Clinical pharmacokinetics is concerned with the rational, safe, and effective use of drugs. It studies the factors that determine
the time course of the plasma concentration of a drug and its variability. The ideal goal is to tailor the drug and dosing
regimen to the unique characteristics of each patient1. Pharmacokinetic information contained in the drug package insert can be an important tool when there is a need to adapt
the dosage regimen to particular clinical scenarios (e.g. renal impairment, change in bacterial susceptibility, etc). Pharmacokinetic
information is most useful when the range of doses (or concentrations) in which the drug exhibits linear pharmacokinetics
is known. Linear pharmacokinetics implies direct proportionality between dose and exposure. For example, under linear kinetics,
a 20 mg/kg dose provides two-fold the exposure (but not necessarily the pharmacological effect) of a 10 mg/kg dose. Some drugs
exhibit linear pharmacokinetics within a wide range of doses and concentrations, while others do not. Therefore, when examining
the pharmacokinetic information in the drug insert we can start by determining the PK linearity and range. Under nonlinear
pharmacokinetics, there is no proportionality between dose and exposure, and therefore dose adjustment becomes a much more
difficult task. The principles discussed by the author are based on the assumption of linear PK (also called first-order PK),
which is by far the most common scenario.

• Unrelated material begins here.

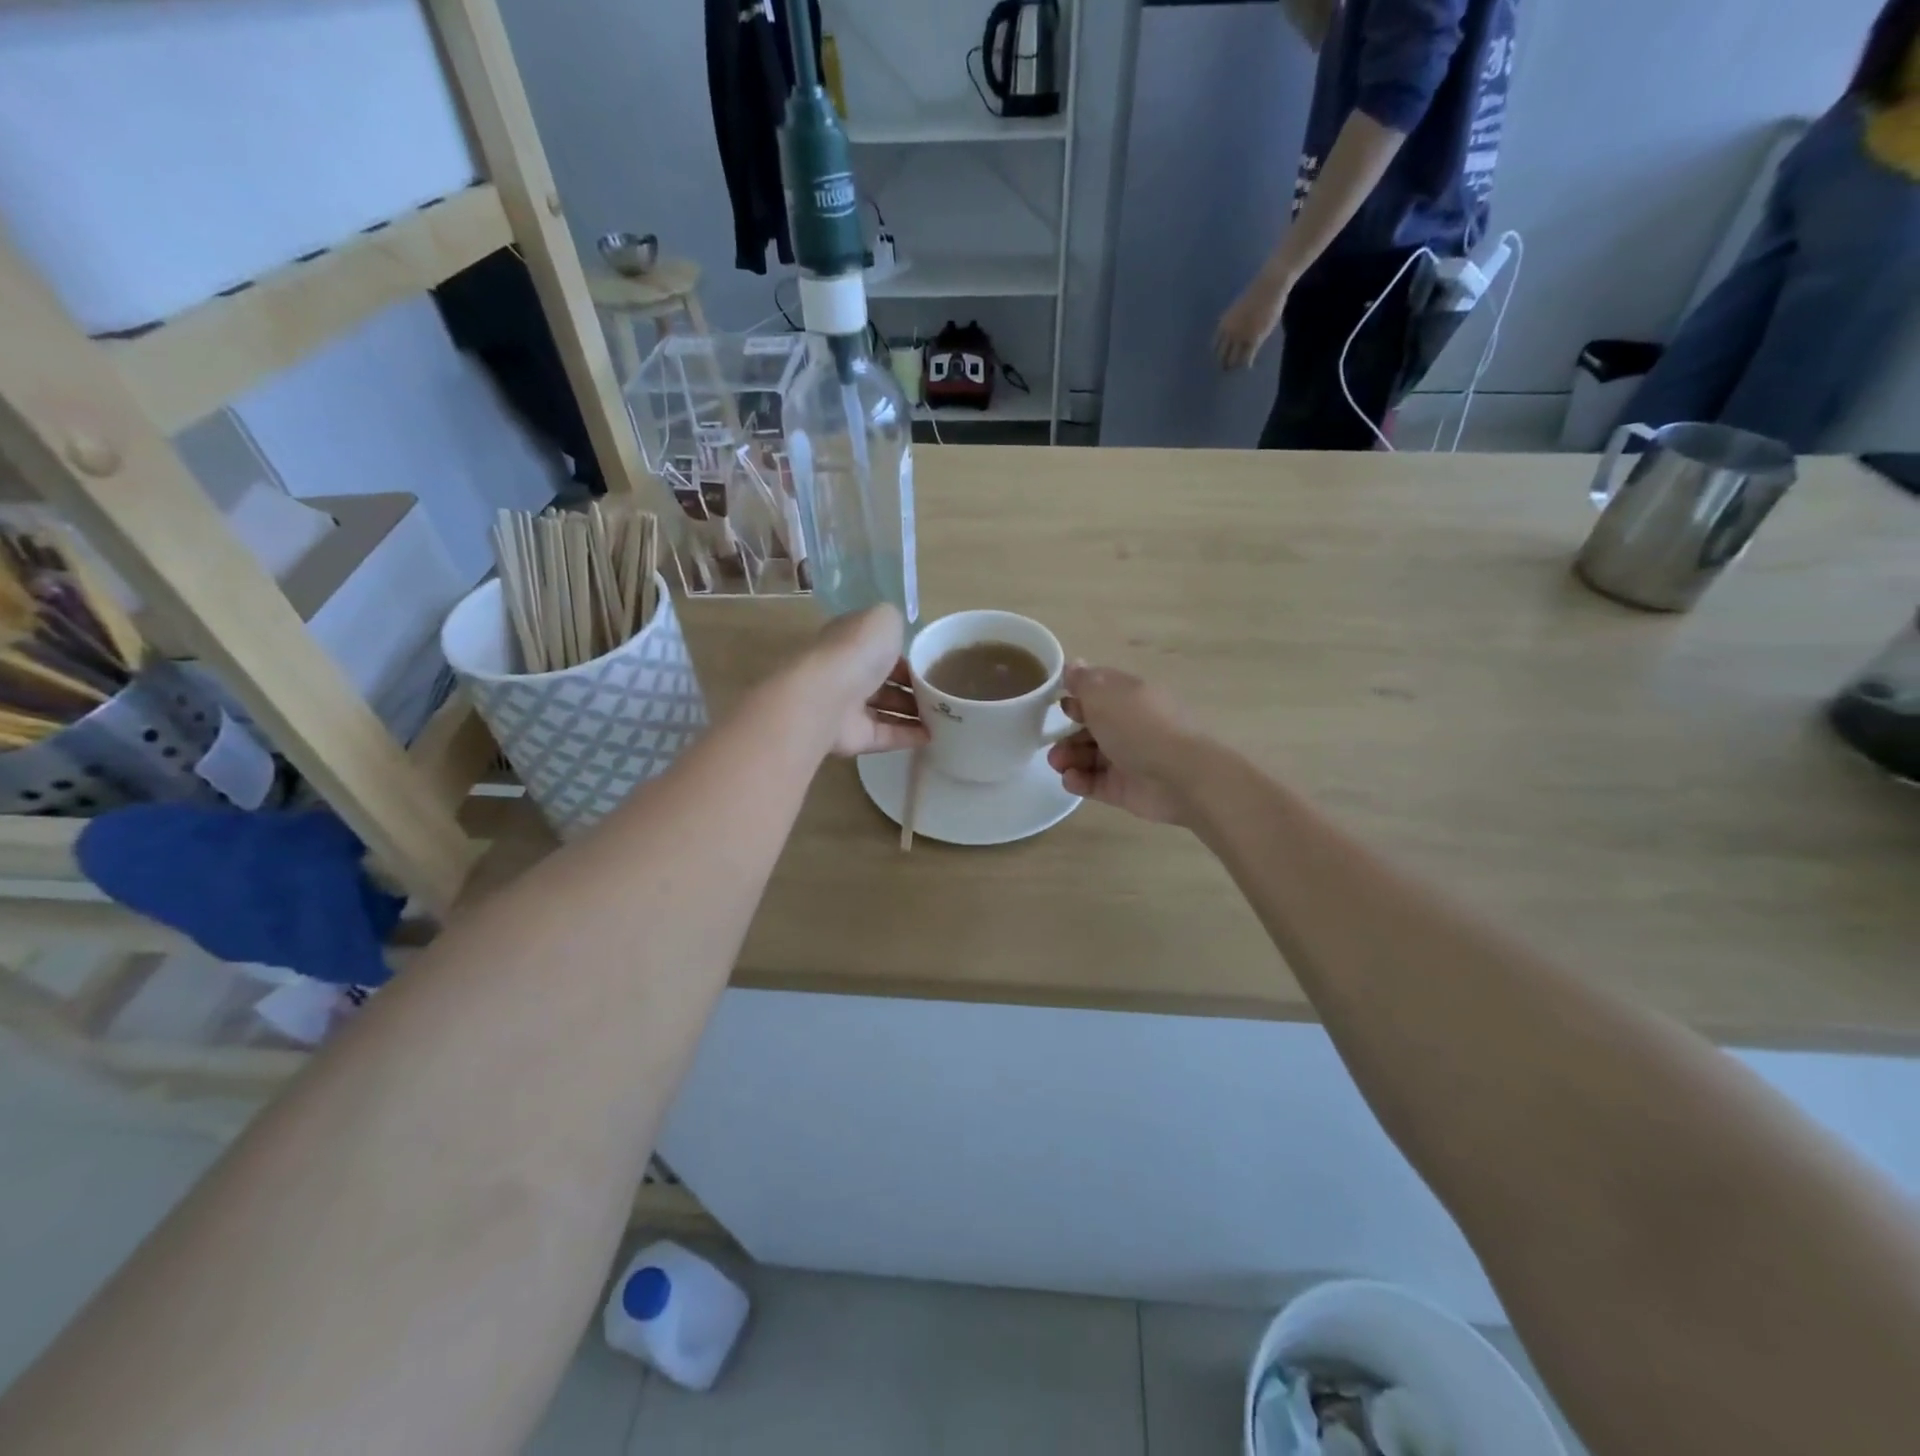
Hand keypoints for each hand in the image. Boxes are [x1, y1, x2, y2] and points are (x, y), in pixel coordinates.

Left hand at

Clinical pharmacodynamics is concerned with the rational, safe and effective use of drugs. It studies the relationship between
drug exposure and pharmacological or toxic effect. Pharmacodynamic studies often allow defining exposure targets that are
optimally related to the desired level of pharmacological effect (e.g. a range of AUC values that optimizes the probability
of bacterial eradication during an infection)2. Important therapeutic questions that may arise during the course of drug administration include:
What should be the dose interval? Is compliance likely to be a problem? Are there any potential interaction with the patient's
other drugs? What if the "normal average" dosing regimen is not appropriate for this patient? Should liver or renal impairment
be taken into account? How do I tailor the dose to the changing bacterial susceptibility in my patient? How should I interpret
TDM findings? When both pharmacokinetic and pharmacodynamic information are available, clinicians are better equipped to provide
rational answers to these and other questions as well as to calculate adjusted dosage regimens. One of the primary sources
of PK and PD information is the package insert itself.
Objectives Of The Presentation
1. To review the PK and PD information included in the drug label.
2. To discuss the practical application of PK and PD information contained on the label.
Relevant Pharmacokinetic Information In The Drug Package Insert
Fraction of Drug Unbound in Plasma (f
Free drug in plasma can diffuse to tissues and act on receptors to produce an effect. While drug displacement from plasma
protein binding sites by a competing drug is almost always unimportant, protein binding may be significant in the interpretation
of plasma concentrations of drugs (e.g. when interpreting the results of therapeutic drug monitoring for displaced drugs or
drugs with nonlinear plasma protein binding). Protein binding is also important with antimicrobials. When adjusting the dosage
regimen of antimicrobials based on PKPD indices of efficacy (e.g. AUC/MIC or T>MIC), the exposure parameters (Cp, or AUC)
should be expressed in terms of unbound drug (e.g. Cpu = Cp × fu). Expressed in this way, PKPD indices of efficacy can be
extrapolated across species (e.g. from mice to dogs).